• **Extracted page text data**
»»

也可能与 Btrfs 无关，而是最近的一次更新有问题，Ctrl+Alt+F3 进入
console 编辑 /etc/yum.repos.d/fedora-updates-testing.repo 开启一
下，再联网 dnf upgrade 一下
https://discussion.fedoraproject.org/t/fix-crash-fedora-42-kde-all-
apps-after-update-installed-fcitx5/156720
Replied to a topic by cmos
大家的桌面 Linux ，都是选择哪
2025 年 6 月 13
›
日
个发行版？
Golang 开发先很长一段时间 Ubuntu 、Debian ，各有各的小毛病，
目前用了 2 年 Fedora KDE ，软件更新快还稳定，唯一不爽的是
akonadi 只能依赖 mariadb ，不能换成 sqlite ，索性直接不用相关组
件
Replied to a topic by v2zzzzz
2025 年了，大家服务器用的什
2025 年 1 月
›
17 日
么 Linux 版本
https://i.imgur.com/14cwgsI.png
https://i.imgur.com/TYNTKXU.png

««

• **What is required**
Repeat the data precisely, line by line.

• **Written response**
也可能与 Btrfs 无关，而是最近的一次更新有问题，Ctrl+Alt+F3 进入
console 编辑 /etc/yum.repos.d/fedora-updates-testing.repo 开启一
下，再联网 dnf upgrade 一下
https://discussion.fedoraproject.org/t/fix-crash-fedora-42-kde-all-
apps-after-update-installed-fcitx5/156720
Replied to a topic by cmos
大家的桌面 Linux ，都是选择哪
2025 年 6 月 13
›
日
个发行版？
Golang 开发先很长一段时间 Ubuntu 、Debian ，各有各的小毛病，
目前用了 2 年 Fedora KDE ，软件更新快还稳定，唯一不爽的是
akonadi 只能依赖 mariadb ，不能换成 sqlite ，索性直接不用相关组
件
Replied to a topic by v2zzzzz
2025 年了，大家服务器用的什
2025 年 1 月
›
17 日
么 Linux 版本
https://i.imgur.com/14cwgsI.png
https://i.imgur.com/TYNTKXU.png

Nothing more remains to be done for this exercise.